[Start of Attachment]

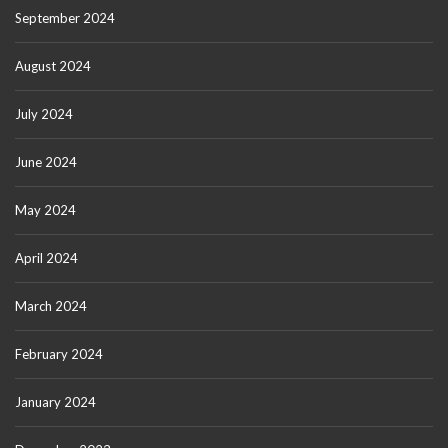
September 2024
August 2024
July 2024
June 2024
May 2024
April 2024
March 2024
February 2024
January 2024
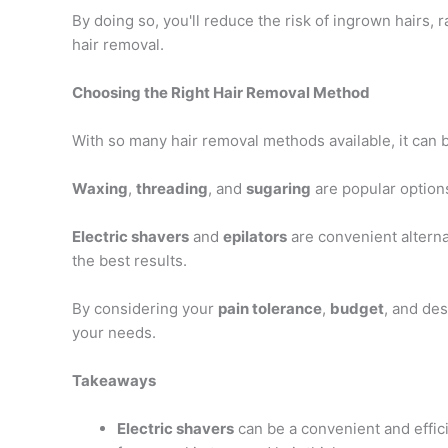
By doing so, you'll reduce the risk of ingrown hairs
hair removal.
Choosing the Right Hair Removal Method
With so many hair removal methods available, it can 
Waxing
,
threading
, and
sugaring
are popular options
Electric shavers
and
epilators
are convenient alterna
the best results.
By considering your
pain tolerance
,
budget
, and des
your needs.
Takeaways
Electric shavers
can be a convenient and effici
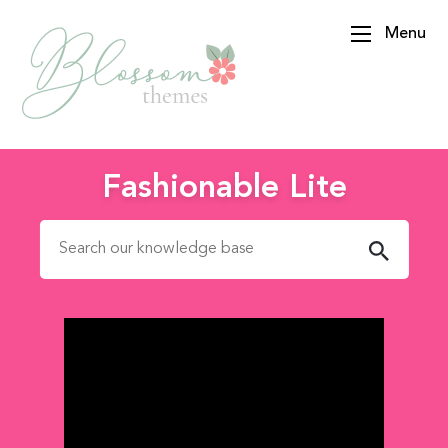
Menu
BlossomThemes
Fashionable Lite
Search for:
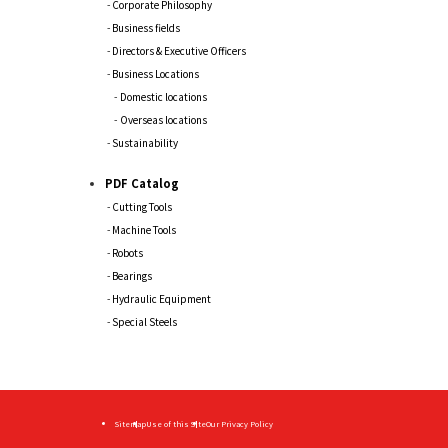
Corporate Philosophy
Business fields
Directors & Executive Officers
Business Locations
Domestic locations
Overseas locations
Sustainability
PDF Catalog
Cutting Tools
Machine Tools
Robots
Bearings
Hydraulic Equipment
Special Steels
Sitemap
Use of this Site
Our Privacy Policy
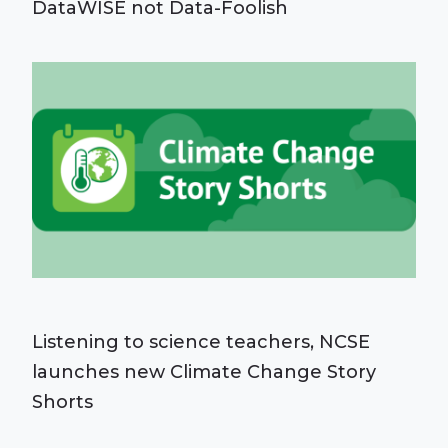
DataWISE not Data-Foolish
Listening to science teachers, NCSE
launches new Climate Change Story
Shorts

[End of Attachment]

Assigned task. Return the lines of the data from the line with "Corporate Philosophy" through the end of the data, both included, copied without any change, and leave the pictures out of your answer.

Result of this exercise.
Corporate Philosophy
Business fields
Directors & Executive Officers
Business Locations
Domestic locations
Overseas locations
Sustainability
PDF Catalog
Cutting Tools
Machine Tools
Robots
Bearings
Hydraulic Equipment
Special Steels
Sitemap
Use of this Site
Our Privacy Policy
DataWISE not Data-Foolish
Listening to science teachers, NCSE
launches new Climate Change Story
Shorts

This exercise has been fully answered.